** Brief **
Without including any images, repeat the data exactly.

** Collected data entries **

++++++

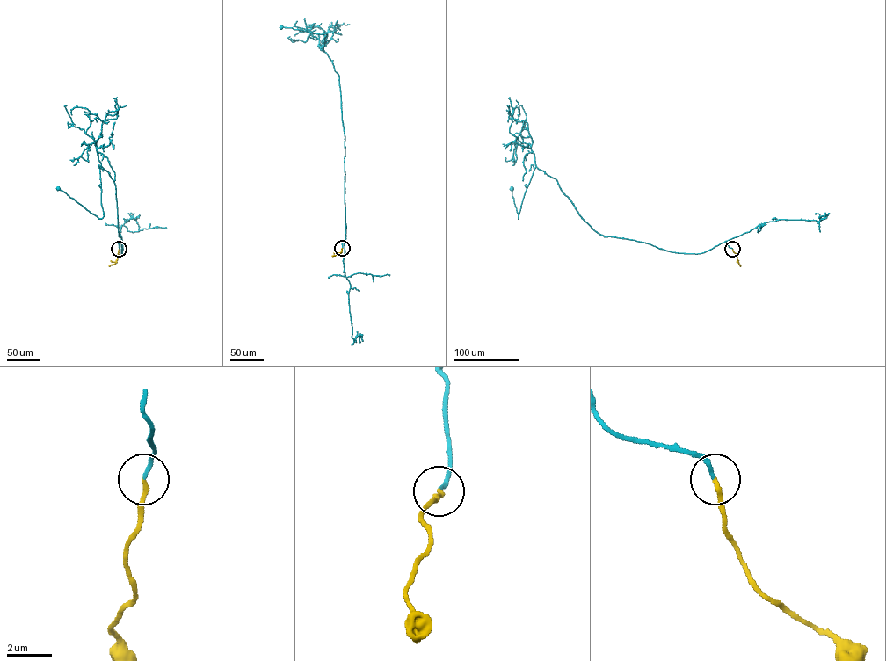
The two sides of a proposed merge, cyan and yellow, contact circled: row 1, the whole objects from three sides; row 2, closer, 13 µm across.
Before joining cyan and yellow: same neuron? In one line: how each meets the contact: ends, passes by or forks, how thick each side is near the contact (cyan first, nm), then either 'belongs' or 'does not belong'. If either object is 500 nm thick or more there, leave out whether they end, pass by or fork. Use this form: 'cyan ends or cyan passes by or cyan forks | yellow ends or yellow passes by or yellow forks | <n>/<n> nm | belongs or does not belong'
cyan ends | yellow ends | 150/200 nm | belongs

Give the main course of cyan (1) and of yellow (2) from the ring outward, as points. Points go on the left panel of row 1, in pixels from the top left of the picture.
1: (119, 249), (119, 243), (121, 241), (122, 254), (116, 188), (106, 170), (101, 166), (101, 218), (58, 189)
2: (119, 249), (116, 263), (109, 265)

++++++

** Exercise result **
The two sides of a proposed merge, cyan and yellow, contact circled: row 1, the whole objects from three sides; row 2, closer, 13 µm across.
Before joining cyan and yellow: same neuron? In one line: how each meets the contact: ends, passes by or forks, how thick each side is near the contact (cyan first, nm), then either 'belongs' or 'does not belong'. If either object is 500 nm thick or more there, leave out whether they end, pass by or fork. Use this form: 'cyan ends or cyan passes by or cyan forks | yellow ends or yellow passes by or yellow forks | <n>/<n> nm | belongs or does not belong'
cyan ends | yellow ends | 150/200 nm | belongs

Give the main course of cyan (1) and of yellow (2) from the ring outward, as points. Points go on the left panel of row 1, in pixels from the top left of the picture.
1: (119, 249), (119, 243), (121, 241), (122, 254), (116, 188), (106, 170), (101, 166), (101, 218), (58, 189)
2: (119, 249), (116, 263), (109, 265)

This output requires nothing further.